◆ What you have to do
Although the listing contains pictures, reproduce only its text, exactly as written.

◆ Listed records
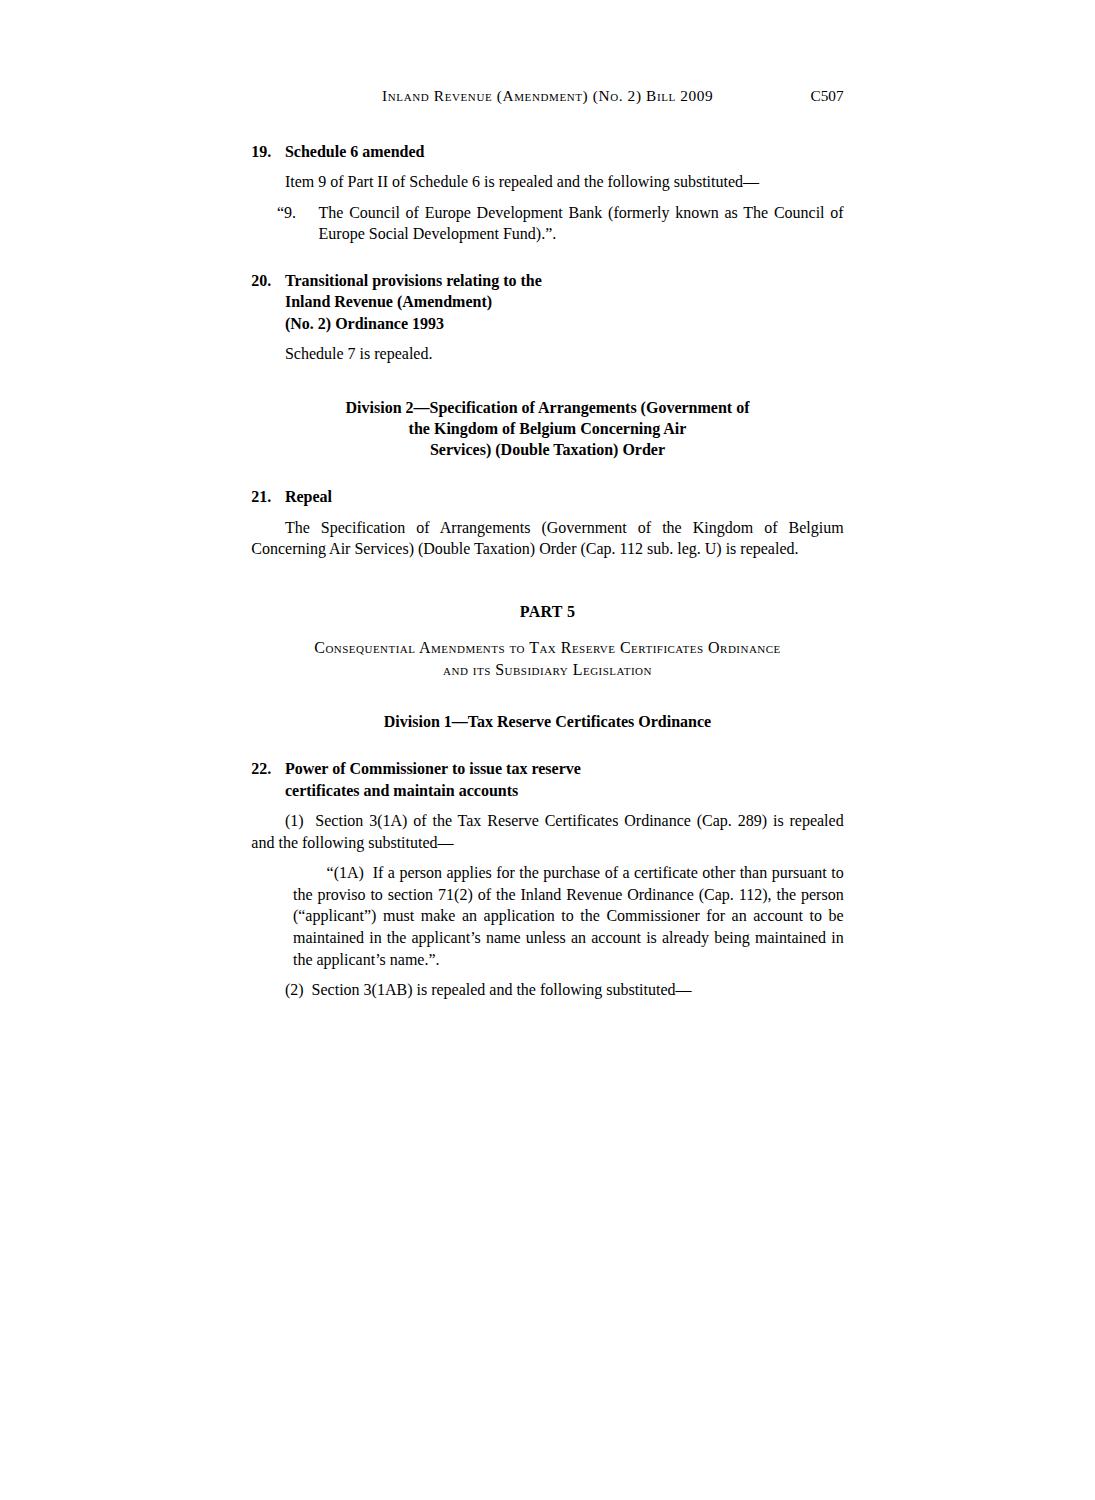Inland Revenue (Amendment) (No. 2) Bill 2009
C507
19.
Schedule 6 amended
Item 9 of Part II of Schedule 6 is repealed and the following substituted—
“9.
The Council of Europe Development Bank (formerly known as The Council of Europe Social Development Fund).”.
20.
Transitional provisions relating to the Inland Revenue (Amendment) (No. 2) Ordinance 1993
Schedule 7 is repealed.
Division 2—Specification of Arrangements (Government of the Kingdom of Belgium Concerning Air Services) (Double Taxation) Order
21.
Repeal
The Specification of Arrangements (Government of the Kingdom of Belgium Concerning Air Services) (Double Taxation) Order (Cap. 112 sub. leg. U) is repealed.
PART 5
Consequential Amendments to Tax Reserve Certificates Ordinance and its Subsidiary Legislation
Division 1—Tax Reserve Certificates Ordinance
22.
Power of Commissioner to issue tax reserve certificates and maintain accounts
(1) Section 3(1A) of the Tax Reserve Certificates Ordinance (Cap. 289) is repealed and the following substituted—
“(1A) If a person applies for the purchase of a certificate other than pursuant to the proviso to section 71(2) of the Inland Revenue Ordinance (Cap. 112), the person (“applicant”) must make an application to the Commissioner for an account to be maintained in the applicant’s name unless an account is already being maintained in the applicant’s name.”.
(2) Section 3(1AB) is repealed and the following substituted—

◆ Result of the task
Inland Revenue (Amendment) (No. 2) Bill 2009
C507
19.
Schedule 6 amended
Item 9 of Part II of Schedule 6 is repealed and the following substituted—
“9.
The Council of Europe Development Bank (formerly known as The Council of Europe Social Development Fund).”.
20.
Transitional provisions relating to the Inland Revenue (Amendment) (No. 2) Ordinance 1993
Schedule 7 is repealed.
Division 2—Specification of Arrangements (Government of the Kingdom of Belgium Concerning Air Services) (Double Taxation) Order
21.
Repeal
The Specification of Arrangements (Government of the Kingdom of Belgium Concerning Air Services) (Double Taxation) Order (Cap. 112 sub. leg. U) is repealed.
PART 5
Consequential Amendments to Tax Reserve Certificates Ordinance and its Subsidiary Legislation
Division 1—Tax Reserve Certificates Ordinance
22.
Power of Commissioner to issue tax reserve certificates and maintain accounts
(1) Section 3(1A) of the Tax Reserve Certificates Ordinance (Cap. 289) is repealed and the following substituted—
“(1A) If a person applies for the purchase of a certificate other than pursuant to the proviso to section 71(2) of the Inland Revenue Ordinance (Cap. 112), the person (“applicant”) must make an application to the Commissioner for an account to be maintained in the applicant’s name unless an account is already being maintained in the applicant’s name.”.
(2) Section 3(1AB) is repealed and the following substituted—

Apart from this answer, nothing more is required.